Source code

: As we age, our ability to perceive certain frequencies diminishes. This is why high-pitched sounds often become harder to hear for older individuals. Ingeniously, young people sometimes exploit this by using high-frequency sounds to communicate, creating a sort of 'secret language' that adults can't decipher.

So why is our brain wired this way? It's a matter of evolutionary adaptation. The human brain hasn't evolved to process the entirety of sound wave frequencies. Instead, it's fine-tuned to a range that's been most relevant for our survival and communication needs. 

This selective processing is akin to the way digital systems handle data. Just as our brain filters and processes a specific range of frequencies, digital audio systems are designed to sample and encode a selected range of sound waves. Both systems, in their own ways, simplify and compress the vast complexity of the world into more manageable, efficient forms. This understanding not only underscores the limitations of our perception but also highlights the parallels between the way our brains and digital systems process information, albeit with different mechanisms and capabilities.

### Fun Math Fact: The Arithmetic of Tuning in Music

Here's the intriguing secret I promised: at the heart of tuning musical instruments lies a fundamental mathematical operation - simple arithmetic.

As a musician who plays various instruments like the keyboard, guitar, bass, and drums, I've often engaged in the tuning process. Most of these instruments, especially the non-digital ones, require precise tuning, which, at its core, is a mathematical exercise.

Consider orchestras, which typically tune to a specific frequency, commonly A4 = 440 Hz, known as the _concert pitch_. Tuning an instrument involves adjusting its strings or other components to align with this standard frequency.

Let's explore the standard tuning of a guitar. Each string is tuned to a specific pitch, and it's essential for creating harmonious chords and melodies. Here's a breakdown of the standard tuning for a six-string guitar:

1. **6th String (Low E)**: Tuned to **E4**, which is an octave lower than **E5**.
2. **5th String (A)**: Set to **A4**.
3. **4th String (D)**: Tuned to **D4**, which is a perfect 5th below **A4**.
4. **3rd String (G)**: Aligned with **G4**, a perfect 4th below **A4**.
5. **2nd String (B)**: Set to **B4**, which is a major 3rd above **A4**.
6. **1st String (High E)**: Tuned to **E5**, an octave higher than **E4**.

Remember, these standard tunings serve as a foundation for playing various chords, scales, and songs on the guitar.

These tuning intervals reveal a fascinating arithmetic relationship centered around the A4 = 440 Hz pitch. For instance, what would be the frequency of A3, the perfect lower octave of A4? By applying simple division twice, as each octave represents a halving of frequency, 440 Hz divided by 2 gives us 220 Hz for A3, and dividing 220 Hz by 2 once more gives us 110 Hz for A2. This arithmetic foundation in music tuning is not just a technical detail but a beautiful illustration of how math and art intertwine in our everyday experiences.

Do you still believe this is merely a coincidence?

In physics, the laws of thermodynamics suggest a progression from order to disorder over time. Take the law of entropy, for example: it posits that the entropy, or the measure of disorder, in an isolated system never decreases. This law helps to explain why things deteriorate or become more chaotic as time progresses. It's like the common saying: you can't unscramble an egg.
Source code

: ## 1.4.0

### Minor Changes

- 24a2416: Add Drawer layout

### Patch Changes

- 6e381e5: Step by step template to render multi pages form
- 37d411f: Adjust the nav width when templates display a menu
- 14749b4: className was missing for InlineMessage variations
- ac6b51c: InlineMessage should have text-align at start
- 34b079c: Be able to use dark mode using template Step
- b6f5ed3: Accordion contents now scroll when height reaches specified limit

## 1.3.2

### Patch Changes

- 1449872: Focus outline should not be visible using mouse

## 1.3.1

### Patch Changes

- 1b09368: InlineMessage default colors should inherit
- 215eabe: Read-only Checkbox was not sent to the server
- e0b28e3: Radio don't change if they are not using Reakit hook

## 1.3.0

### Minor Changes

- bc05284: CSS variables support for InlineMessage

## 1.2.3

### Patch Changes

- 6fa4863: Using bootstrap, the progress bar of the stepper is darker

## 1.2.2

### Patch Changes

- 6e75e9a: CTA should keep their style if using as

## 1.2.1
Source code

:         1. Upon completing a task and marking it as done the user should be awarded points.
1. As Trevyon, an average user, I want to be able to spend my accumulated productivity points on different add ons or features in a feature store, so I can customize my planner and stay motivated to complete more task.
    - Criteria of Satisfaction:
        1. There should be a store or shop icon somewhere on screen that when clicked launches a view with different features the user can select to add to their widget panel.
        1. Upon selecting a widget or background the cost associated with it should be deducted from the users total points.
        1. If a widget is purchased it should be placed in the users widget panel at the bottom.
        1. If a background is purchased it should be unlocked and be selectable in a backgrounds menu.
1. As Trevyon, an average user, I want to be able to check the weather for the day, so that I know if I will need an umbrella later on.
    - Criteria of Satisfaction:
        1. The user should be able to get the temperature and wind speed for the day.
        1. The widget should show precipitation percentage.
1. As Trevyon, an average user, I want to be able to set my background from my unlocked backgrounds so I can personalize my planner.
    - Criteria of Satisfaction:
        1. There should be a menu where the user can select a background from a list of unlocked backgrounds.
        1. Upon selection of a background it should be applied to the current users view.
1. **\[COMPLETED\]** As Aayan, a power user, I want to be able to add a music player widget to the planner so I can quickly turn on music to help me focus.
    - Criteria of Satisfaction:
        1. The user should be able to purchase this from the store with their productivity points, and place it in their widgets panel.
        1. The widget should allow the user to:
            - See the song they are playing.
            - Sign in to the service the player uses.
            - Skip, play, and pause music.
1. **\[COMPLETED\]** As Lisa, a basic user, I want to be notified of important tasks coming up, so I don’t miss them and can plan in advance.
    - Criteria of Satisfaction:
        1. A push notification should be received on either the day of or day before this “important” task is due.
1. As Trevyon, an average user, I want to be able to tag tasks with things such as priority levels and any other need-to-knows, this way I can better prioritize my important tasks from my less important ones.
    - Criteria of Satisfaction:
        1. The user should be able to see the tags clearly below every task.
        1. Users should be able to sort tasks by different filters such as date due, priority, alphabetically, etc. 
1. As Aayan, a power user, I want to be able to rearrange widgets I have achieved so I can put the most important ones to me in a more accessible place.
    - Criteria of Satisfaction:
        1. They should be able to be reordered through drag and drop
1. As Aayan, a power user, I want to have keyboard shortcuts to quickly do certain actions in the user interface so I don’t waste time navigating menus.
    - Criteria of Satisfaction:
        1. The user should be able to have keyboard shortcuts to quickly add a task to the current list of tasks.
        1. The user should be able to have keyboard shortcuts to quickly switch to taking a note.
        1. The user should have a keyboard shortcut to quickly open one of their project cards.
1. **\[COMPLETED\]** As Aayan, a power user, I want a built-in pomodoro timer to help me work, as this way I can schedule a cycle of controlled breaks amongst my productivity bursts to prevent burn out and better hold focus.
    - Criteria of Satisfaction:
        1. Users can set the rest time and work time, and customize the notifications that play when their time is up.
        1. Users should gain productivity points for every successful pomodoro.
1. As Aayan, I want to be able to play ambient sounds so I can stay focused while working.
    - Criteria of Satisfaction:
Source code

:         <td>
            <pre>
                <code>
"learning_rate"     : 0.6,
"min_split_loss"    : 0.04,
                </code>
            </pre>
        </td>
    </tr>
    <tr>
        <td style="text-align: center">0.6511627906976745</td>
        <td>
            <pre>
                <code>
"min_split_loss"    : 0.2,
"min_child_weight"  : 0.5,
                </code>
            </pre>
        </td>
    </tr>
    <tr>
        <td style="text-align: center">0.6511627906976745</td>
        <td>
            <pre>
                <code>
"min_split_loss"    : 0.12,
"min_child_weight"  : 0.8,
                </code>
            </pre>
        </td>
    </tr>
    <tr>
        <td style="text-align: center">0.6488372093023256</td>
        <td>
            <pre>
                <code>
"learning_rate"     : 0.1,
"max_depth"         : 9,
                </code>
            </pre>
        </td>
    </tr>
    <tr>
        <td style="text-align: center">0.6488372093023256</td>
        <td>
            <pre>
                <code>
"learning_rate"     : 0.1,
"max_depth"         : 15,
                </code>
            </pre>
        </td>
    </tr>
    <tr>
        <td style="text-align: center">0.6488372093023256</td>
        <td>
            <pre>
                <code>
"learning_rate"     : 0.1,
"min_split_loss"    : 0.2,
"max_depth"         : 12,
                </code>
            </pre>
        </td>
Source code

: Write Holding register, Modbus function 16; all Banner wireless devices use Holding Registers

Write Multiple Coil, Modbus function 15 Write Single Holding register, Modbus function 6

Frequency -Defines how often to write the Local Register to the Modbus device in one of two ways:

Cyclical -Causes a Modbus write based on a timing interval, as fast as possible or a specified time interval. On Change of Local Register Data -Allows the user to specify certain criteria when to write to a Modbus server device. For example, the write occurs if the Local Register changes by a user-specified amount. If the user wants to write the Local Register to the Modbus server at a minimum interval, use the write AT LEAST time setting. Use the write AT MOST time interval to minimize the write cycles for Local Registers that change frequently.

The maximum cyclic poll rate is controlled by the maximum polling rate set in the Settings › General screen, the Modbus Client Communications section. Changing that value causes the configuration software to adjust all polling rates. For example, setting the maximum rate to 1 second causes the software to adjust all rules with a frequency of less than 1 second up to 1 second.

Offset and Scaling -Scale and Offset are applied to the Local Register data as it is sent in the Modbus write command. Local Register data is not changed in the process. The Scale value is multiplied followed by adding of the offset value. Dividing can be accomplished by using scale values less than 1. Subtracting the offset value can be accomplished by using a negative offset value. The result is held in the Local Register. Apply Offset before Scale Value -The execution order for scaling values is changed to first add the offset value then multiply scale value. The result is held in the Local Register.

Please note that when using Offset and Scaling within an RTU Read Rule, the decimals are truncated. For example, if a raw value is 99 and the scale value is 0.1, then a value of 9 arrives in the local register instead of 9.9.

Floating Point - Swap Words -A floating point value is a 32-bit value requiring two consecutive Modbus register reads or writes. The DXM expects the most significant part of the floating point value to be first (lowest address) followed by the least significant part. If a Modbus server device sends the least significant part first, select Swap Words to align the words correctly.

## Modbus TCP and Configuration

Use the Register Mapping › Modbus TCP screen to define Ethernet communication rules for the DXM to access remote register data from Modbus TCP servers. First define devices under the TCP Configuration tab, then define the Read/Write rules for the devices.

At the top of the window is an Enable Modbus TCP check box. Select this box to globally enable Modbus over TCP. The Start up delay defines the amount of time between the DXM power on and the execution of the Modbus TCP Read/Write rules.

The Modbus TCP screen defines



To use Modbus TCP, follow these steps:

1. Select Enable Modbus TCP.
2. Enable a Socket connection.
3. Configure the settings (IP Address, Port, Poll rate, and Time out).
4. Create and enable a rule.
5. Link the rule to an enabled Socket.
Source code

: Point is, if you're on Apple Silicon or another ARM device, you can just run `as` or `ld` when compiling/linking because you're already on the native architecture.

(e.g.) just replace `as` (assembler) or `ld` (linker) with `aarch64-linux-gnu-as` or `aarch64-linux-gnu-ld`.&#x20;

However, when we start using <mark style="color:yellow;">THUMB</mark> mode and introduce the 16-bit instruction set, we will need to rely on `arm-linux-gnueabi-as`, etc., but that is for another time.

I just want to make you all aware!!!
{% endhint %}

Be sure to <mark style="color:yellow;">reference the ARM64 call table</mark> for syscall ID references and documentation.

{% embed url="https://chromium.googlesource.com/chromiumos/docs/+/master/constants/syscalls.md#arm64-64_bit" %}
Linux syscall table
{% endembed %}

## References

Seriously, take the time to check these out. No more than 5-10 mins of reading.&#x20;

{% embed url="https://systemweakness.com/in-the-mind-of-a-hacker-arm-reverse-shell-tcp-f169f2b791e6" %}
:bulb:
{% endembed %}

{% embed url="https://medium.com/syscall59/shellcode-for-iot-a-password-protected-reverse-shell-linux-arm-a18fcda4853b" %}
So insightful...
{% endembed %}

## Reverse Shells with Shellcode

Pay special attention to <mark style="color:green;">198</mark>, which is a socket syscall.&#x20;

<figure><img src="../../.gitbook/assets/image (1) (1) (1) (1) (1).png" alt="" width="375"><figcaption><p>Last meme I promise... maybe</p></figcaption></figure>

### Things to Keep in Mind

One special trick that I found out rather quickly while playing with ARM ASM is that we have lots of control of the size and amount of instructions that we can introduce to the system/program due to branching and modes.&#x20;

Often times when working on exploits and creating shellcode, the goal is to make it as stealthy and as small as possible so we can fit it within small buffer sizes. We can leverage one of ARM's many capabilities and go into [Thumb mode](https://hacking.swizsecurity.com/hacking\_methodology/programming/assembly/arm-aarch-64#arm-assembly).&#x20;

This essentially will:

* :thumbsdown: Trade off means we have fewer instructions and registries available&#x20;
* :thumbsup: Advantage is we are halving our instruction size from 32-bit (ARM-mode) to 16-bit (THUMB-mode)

+++

Look above for the line with "1. **\[COMPLETED\]** As Aayan, a power user, I want to" and the line with "1. A push notification"; transcribe both and all lines in between, exactly, and nothing else.

1. **\[COMPLETED\]** As Aayan, a power user, I want to be able to add a music player widget to the planner so I can quickly turn on music to help me focus.
    - Criteria of Satisfaction:
        1. The user should be able to purchase this from the store with their productivity points, and place it in their widgets panel.
        1. The widget should allow the user to:
            - See the song they are playing.
            - Sign in to the service the player uses.
            - Skip, play, and pause music.
1. **\[COMPLETED\]** As Lisa, a basic user, I want to be notified of important tasks coming up, so I don’t miss them and can plan in advance.
    - Criteria of Satisfaction:
        1. A push notification should be received on either the day of or day before this “important” task is due.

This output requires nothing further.